January 14, 2015

Tommy Caldwell And Kevin Jorgeson On The Edge Of History By Climbing El Capitan - Now Achieved!



El Capitan is located in Yosemite National Park. It is an incredible monolith and the entire park is a fantastic experience. I saw mountain climbers attempt El Capitan when I was there. They looked like ants! That gives you a bit of an idea of its size and the effort involved in such a challenge.

FOR Sir Edmund Hillary, comradeship was “the greatest of all feats” and the force that drove him upwards. George Mallory provided another glimpse into the adventurer’s mindset: “Because it’s there,” he quipped when asked why he was tackling Everest.
Now, the world is captivated by two more men hellbent on achieving something never done before — and this time the healing of a broken heart is a big part of the motivation. Tommy Caldwell, 36, has lived on El Capitan, a 900m-tall granite monolith in California, for 19 days. He and Kevin Jorgeson, 30, are inching their way up the Dawn Wall, considered the toughest free-climb ever attempted. They will reach the summit this week, possibly even today, hoisting themselves into the annals of climbing history.
According to Caldwell’s wife, Becca, it was the breakup of his first marriage, to the elite rock climber Beth Rodden, that first drew him to the challenge.

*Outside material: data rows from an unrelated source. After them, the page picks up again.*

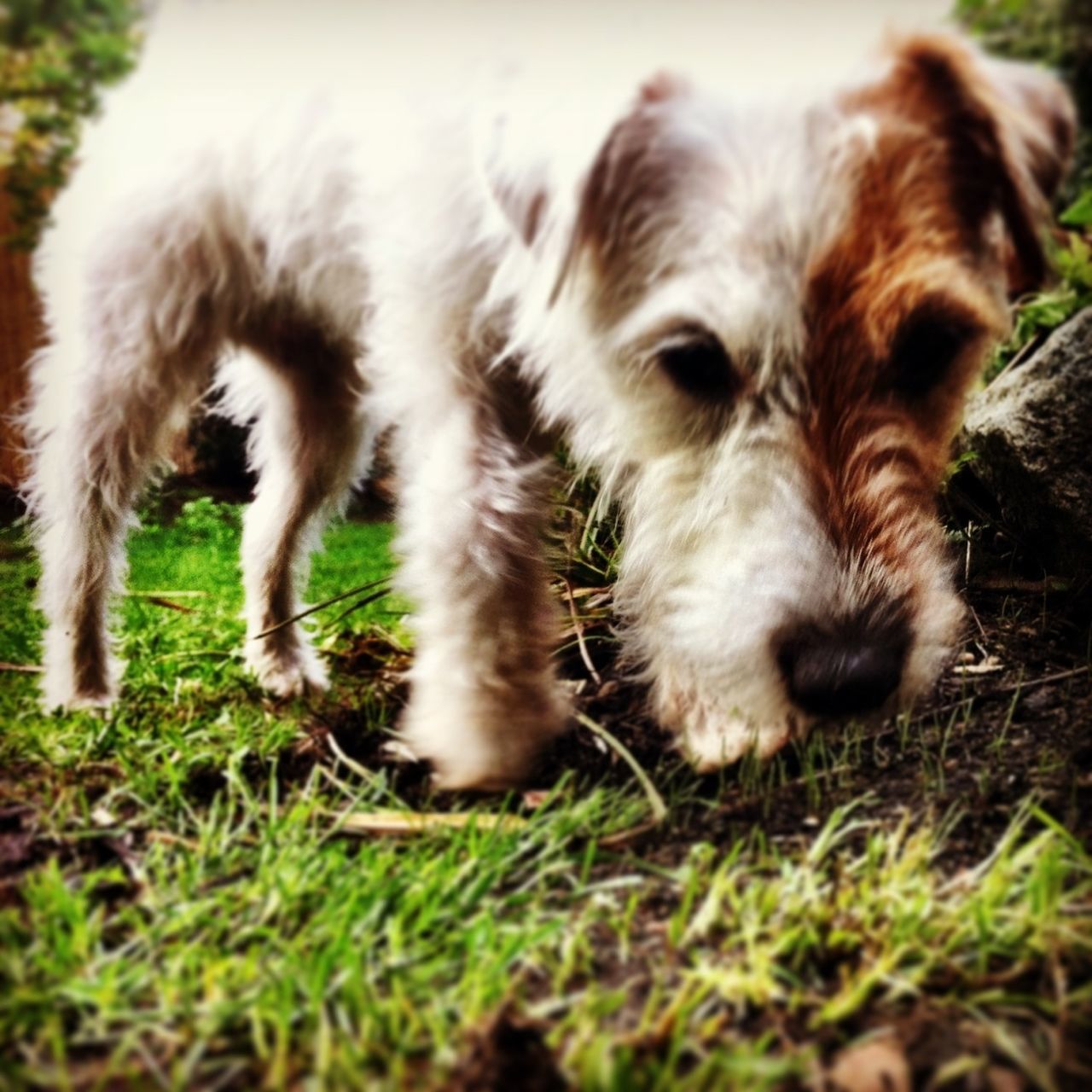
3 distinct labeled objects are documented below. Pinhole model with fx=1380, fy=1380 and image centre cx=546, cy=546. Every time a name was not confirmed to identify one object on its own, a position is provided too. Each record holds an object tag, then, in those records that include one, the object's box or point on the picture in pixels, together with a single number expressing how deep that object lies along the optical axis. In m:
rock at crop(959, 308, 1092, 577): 0.43
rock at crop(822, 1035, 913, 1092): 0.29
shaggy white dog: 0.36
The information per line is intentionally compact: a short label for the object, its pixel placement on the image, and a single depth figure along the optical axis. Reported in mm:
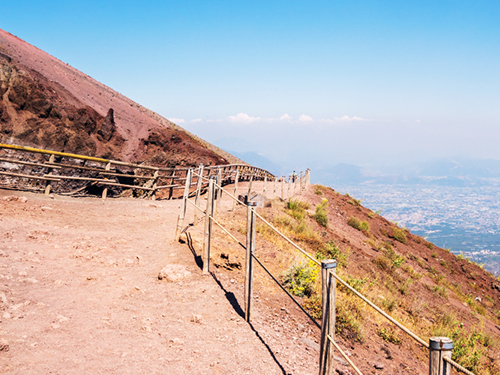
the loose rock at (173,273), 6062
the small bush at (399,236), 19969
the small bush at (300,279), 6438
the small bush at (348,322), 5598
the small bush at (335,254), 10625
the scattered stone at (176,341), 4195
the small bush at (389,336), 6188
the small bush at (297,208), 14906
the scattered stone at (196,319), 4832
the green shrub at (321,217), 16038
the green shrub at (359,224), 18984
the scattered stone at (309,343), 4786
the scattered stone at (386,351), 5474
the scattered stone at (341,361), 4627
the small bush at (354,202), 25719
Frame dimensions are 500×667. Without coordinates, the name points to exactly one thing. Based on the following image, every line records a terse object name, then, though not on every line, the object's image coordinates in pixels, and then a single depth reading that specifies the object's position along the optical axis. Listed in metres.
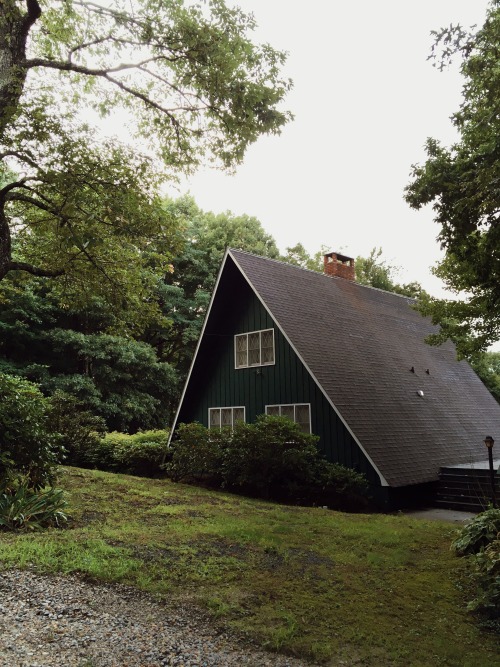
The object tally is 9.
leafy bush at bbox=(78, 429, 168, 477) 15.77
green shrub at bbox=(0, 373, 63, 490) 7.37
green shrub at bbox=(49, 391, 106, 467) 16.67
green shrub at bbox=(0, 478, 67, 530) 6.59
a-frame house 12.41
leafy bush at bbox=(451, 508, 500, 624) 4.83
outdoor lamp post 9.16
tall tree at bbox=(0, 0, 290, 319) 8.56
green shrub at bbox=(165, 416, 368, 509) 11.62
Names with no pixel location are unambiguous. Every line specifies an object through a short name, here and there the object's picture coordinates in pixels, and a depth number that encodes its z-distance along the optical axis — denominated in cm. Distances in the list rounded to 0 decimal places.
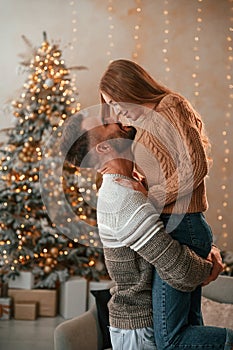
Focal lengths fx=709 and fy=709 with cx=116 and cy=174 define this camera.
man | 206
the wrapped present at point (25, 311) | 549
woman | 207
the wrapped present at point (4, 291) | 562
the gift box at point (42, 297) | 554
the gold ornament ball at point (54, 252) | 543
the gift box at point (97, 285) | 551
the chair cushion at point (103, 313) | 376
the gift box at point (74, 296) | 549
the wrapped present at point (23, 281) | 552
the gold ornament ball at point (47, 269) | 545
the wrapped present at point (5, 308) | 551
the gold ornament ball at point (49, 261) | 543
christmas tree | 540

“The Dawn Wall started out as an escape from a deep pain Tommy felt from the sadness of splitting up,” Mrs Caldwell said on her blog. When he first studied the route, “he deemed the wall impossible to free-climb,” she said. But then he met Becca. “He came back to it and with the excitement of a budding relationship between us decided that the Dawn Wall just might be possible. Our relationship began with this route, and the Dawn Wall has weaved its way through our lives together over the past six years.”

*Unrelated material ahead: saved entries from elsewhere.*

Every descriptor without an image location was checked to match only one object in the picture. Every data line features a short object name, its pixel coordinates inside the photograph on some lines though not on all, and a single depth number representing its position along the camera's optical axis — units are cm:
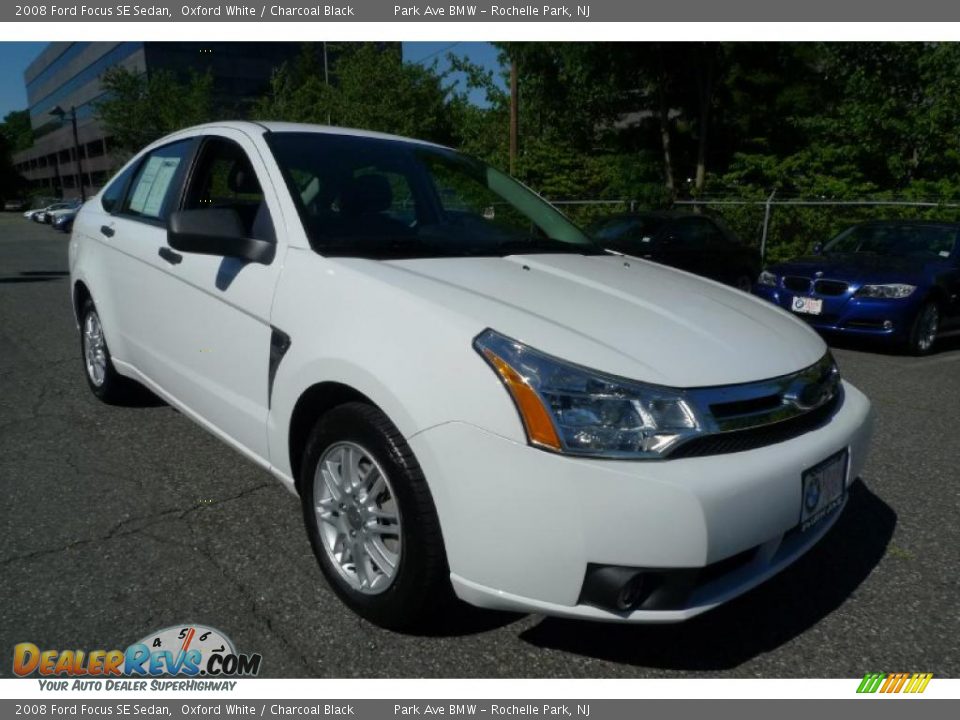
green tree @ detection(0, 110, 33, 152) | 10262
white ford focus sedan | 180
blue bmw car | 700
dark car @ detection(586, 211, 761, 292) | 877
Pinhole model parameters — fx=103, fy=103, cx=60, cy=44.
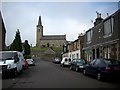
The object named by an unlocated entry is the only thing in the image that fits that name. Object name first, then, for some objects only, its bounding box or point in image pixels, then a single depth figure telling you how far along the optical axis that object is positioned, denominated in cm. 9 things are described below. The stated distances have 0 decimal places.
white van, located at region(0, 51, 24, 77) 725
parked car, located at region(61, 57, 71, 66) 1618
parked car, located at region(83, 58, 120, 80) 637
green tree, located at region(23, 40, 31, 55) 4248
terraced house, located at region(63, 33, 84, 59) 1839
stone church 6575
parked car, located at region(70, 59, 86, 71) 1032
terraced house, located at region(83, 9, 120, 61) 1006
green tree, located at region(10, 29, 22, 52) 2478
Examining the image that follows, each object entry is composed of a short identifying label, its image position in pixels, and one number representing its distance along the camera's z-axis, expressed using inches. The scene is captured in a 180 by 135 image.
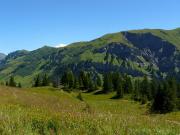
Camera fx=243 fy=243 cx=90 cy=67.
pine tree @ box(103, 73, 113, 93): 4704.1
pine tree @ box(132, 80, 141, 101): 4223.5
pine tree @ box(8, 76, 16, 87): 4761.7
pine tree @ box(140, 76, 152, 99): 4193.5
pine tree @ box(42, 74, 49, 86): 4953.4
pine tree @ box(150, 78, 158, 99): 4248.1
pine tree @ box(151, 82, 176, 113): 2810.7
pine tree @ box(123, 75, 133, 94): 4672.2
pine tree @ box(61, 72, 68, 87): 4957.3
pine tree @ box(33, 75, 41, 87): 4972.6
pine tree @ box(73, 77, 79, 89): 4857.5
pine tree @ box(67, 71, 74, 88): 4848.0
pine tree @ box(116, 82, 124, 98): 4327.1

El Capitan, a 900m-tall granite monolith in California.


Last week Caldwell, 36, completed the final sections of the route that he considered “extremely hard”. He had tears in his eyes as he made it to a spot known as Wino Tower — so-called because another climber, Warren Harding, weathered a storm there in 1970 and when park officials tried to rescue him he rebuffed them, offering them some wine instead. Caldwell could have pressed on alone, but he appears to share Sir Edmund’s respect for comradeship. Instead, he waited to support his partner, Jorgeson, who had struggled with a difficult section for a week.

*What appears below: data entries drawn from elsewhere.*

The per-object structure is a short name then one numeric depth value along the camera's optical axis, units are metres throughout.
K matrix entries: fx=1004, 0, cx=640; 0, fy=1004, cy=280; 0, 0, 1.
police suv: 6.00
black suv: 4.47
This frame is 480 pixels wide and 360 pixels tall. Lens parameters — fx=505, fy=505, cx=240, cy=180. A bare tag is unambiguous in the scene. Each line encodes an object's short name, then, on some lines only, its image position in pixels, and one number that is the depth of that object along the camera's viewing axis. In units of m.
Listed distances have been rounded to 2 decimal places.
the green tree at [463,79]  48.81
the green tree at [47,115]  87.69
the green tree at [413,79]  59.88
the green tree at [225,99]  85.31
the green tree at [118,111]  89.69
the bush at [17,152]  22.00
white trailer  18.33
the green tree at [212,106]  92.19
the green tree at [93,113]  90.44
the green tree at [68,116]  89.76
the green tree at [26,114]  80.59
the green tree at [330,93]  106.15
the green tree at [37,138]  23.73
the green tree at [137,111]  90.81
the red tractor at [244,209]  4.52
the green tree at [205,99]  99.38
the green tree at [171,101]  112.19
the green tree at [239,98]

Caldwell’s faith in his colleague was well placed: late on Monday, Jorgeson made it to Wino Tower, and the two are now at the same stage. The remaining 1,000 feet, while still challenging, is technically easier. “This journey isn’t over yet, but we can start to see what it might look like standing on top of this route. And it’s beautiful,” Mrs Caldwell said.

by Rhys Blakely

Above: Film clip of Yosemite National Park.
With thanks to The Australian

Yosemite climbers reach peak of El Capitan granite rock face


THE two climbers scaling a sheer slab of granite in California’s Yosemite National Park without climbing aids have reached the top of the 914-metre (3000 ft) peak after more than two weeks of effort. 
 Shortly before 10.30am AEDT, 30-year-old Kevin Jorgeson and 36-year-old Tommy Caldwell reached the summit of El Capitan on Wednesday, said spokeswoman Jess Clayton.
“I feel like the most proud person in the world right now,” said Caldwell’s 39-year-old sister, Sandy Van Nieuwenhuyzen shortly before the men reached the peak. She said she can’t wait to hug her younger brother. “I’m just going to hug. Just hug. No words necessary,” she said.

The two men began their climb on December 27 and have been free-climbing, a technique that shuns climbing aids other than harnesses and ropes to prevent falls.

The world has been watching the pair’s gruelling journey up the peak’s Dawn Wall route. But Clayton says they men won’t give media interviews at the top, instead waiting until Thursday to discuss their ascent.

Throughout the climb, both men have had their fingers sliced by the needle sharp handholds on the granite wall and have needed to take rest days to wait for their skin to heal. They used tape and even superglue to help with the process. Caldwell has set an alarm to wake him every four hours to apply a special lotion to his throbbing hands.
The men also took physical punishment when their grip would slip, pitching them into long, swinging falls that left them bouncing off the rock face. The tumbles, which they called “taking a whipper,” ended in startling jolts from their safety ropes.

Eric Jorgeson, Kevin Jorgeson’s father, told KGO-TV his son has always been a climber and watching him fulfil a long-time dream makes him proud.

“He climbed everything he could think of. It made us nervous early on as parents, but we got used to it,” the father said.

The two started climbing El Capitan (there are more than 100 routes to the top) when Kevin Jorgeson turned 15, and it has been a birthday tradition ever since.